Please note that the output of the mr.run() is always a **generator**. You have to cast it to a list if you'd like to view, index or print it out.

The tasks below alos include those that are in Homework 3, but we're using MapReduce instead of Python's general Higher Order Functions.

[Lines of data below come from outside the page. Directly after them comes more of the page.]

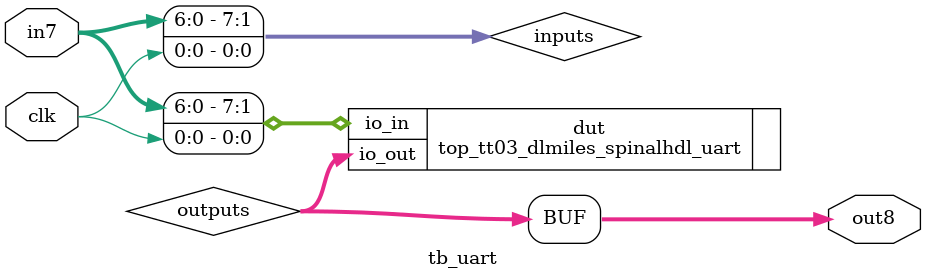
<source format=v>
`default_nettype none
`timescale 1ns/1ps

/*
this testbench just instantiates the module and makes some convenient wires
that can be driven / tested by the cocotb test.py
*/

module tb_uart (
    // testbench is controlled by test.py
    input			clk,
    input		[6:0]	in7,
    output		[7:0]	out8
`ifdef COCOTB_SIM
    , input			sim_reset
`endif
);

    // this part dumps the trace to a vcd file that can be viewed with GTKWave
    initial begin
        $dumpfile ("tb_uart.vcd");
        $dumpvars (0, tb_uart);
        #1;
    end

    // wire up the inputs and outputs
    wire [7:0] inputs = {in7, clk};
    wire [7:0] outputs;
    assign out8 = outputs[7:0];

    // instantiate the DUT
    top_tt03_dlmiles_spinalhdl_uart dut (
`ifdef GL_TEST
        .vccd1    ( 1'b1),
        .vssd1    ( 1'b0),
`endif
        .io_in    (inputs),
        .io_out   (outputs)
`ifdef COCOTB_SIM
     , .sim_reset (sim_reset)
`endif
    );

endmodule

</source>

You will need **book.txt** and **citibike.csv** file from Blackboard.

In [3]:
import csv
import mapreduce as mr

## Warm-up

Here is another concrete example on "Word Count" using the package. Assuming we have a text file named *book.txt*. Our task is to count the frequency of words in this document, and print the top 10. For illustration purposes, we use only the first 1000 lines of the book for counting.

In [14]:
with open('book.txt', 'r') as fi:
    lines = [line.strip() for i,line in enumerate(fi) if i<1000] # After this, 'lines' stores a list of 1000 text lines

def mapper(line):
    for word in line.strip().split(' '): #for loop to split the line by all the blank spaces
        if len(word)>0:
            yield (word.lower(), 1)
    
def reducer(k2v2): #k2v2 is the generator obtained from mapper
    #print k2v2
    word, list_of_ones = k2v2
    return (word, sum(list_of_ones))

wCounts = list(mr.run(lines, mapper, reducer))
sortedCounts = sorted(wCounts, key=lambda x: -x[1])
print sortedCounts[:10]

[('the', 411), ('of', 337), ('and', 250), ('a', 184), ('or', 162), ('with', 102), ('to', 101), ('in', 90), ('on', 69), ('as', 58)]